Records from a collection
☆ ☆ ☆ ☆ ☆

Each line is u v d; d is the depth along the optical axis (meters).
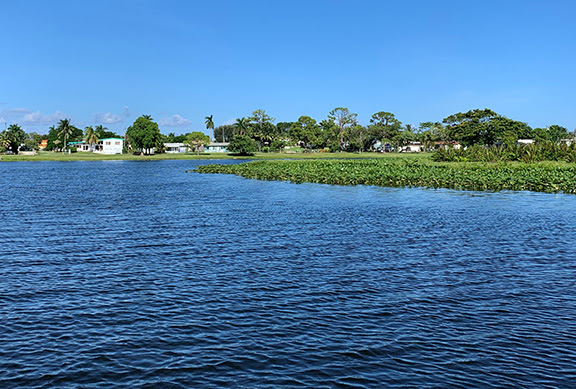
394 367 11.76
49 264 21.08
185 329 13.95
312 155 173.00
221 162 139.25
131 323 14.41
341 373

☆ ☆ ☆ ☆ ☆

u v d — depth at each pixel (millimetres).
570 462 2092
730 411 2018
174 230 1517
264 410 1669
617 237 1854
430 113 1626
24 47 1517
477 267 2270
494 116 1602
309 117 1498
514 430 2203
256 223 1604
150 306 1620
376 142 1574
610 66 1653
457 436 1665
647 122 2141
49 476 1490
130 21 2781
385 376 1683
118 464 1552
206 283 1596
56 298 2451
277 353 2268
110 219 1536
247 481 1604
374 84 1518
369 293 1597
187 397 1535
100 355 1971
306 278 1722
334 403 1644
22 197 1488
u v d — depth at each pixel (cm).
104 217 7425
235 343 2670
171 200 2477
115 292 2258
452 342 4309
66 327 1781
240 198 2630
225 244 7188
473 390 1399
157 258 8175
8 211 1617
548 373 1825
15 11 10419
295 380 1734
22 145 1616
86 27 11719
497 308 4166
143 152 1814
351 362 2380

☆ ☆ ☆ ☆ ☆

Task objective -> Could you transcribe the entries above word for word, from the line with "376 142 1574" down to the line with "351 362 2380", keeping both?

Task result ->
376 142 1574
610 66 1653
457 436 1665
647 122 2141
49 476 1490
130 21 2781
385 376 1683
118 464 1552
206 283 1596
56 298 2451
277 353 2268
110 219 1536
247 481 1604
374 84 1518
369 293 1597
187 397 1535
100 355 1971
306 278 1722
334 403 1644
22 197 1488
u v d — depth at each pixel (cm).
104 217 7425
235 343 2670
171 200 2477
115 292 2258
452 342 4309
66 327 1781
240 198 2630
225 244 7188
473 390 1399
157 258 8175
8 211 1617
548 373 1825
15 11 10419
295 380 1734
22 145 1616
86 27 11719
497 308 4166
143 152 1814
351 362 2380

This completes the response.